这一点也不符合他的人设,也不符合他最初的决定。张起灵想。
但总要说个再见吧,不然这满脑子天马行空会蛐蛐人的小狗崽子,不定在心里怎么骂他。
这些习惯不谨慎且危险,且毫无必要,但张起灵不知道什么时候养成了习惯,没有能戒掉。
毕竟吴邪这种人,百年之中他也是头一次遇见。
就像一把没开刃的钝刀,猛地楔进铜铸铁打的防御层里胡乱的搅了一下,不重,很轻微,可触感十足且尖锐,尖锐到撕开所有的伪装与淡漠,却不会把人划伤。
一切的转折,发生在格尔木疗养院的那个傍晚,
当张起灵意识到自己做了什么的时候,他正用一种极其引人遐想的姿势把人牢牢禁锢在自己怀里,
昏暗的环境,危险的禁婆,近距离独处的两人,吴邪被控制着轻微的颤抖,能感觉到炽热的体温,狂躁的心跳,甚至能闻到他身上与周围格格不入的极淡气味,
清雅的,像佛前的一缕清香,淡香润物无声,却萦绕不散。
如果是为了防止吴邪受惊乱叫乱跑,他有其他无数种方法,不必非是这一条,
他有些失神,哪怕吴邪已经安静下来,他也没有松开,回过神来的瞬间,他恍然察觉,手脚居然在隐隐的发麻发颤。
张起灵,干了件难得的蠢事,
他的身体,违背他的意志,在与另一个心跳共鸣。
后来他们去了蛇沼,张家族长忍不住靠近,忍不住目光贪恋,可理智与情感激烈交锋,说出【我的事凭什么告诉你】、【那是我的事和你无关】,
可看到那张苍白又无助的脸,先难受的是张起灵本人,于是又忍不住开口找补,
【你能想象吗?像我这样的,在世界上消失了也不会有人发现。】
但有些事,还是超出了他的预料,他听到了那句意料之外的,【如果你消失,至少我会发现】,张家族长突然觉得,有什么超出了原有的控制。

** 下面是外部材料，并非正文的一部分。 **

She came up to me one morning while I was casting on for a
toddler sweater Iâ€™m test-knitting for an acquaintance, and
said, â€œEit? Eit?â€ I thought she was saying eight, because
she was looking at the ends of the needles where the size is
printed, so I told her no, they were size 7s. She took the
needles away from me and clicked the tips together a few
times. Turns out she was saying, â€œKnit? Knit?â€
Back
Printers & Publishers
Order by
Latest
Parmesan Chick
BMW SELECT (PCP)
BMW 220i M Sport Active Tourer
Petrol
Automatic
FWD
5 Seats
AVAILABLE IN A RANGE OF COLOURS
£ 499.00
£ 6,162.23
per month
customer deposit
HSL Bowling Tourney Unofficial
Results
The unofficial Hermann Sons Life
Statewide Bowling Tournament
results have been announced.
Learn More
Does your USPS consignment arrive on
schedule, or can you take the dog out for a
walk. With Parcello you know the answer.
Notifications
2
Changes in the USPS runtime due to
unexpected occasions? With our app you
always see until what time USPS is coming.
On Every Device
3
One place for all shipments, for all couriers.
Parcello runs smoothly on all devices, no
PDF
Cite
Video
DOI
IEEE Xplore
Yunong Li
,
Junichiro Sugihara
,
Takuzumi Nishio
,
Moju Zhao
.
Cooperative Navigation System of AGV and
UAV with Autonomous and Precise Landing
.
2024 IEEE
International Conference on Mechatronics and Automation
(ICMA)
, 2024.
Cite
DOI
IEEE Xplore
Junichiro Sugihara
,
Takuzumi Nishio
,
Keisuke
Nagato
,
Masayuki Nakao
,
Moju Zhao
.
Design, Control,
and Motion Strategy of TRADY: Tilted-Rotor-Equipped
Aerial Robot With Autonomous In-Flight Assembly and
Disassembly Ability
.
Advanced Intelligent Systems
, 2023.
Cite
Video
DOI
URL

后来他失忆,凭着本能亲近吴邪,那段时间,连胖子都说小三爷像极了炸着翅膀护崽子的母鸡,但吴邪说,【我们是兄弟,照顾他合情合理】
那时候张起灵想,原来是兄弟。
后来,他没法再顶着这些话“僭越”,他和吴邪,是两个世界的人。
他知道自己对吴邪的情感不纯粹,远做不到小三爷那般坦然又真诚,
在青铜门里那十年,他用思念和幻想一遍遍描摹他的身影和姓名地挡住了天授,
那时候他想,能做一辈子兄弟也不错,互相注视,永远平和。
但门开的那一瞬间,看到吴邪平添了几分沧桑与凌厉的面庞,感觉到对方把自己塞进他怀里的柔软温度,和那句【好久不见】,
张起灵想,兄弟?兄什么弟。
也是在那一瞬间,张起灵忽然意识到,原来那些年他自欺欺人研究的从不是什么吴邪背后的牵扯与谜题,
他注视的,是“吴邪”本身。
是这道总在受伤却从不熄灭的光,是这种明知是死路还要扑过来的愚蠢,是这份烫得灼人、几乎要烙穿冰冷皮肤的滚烫。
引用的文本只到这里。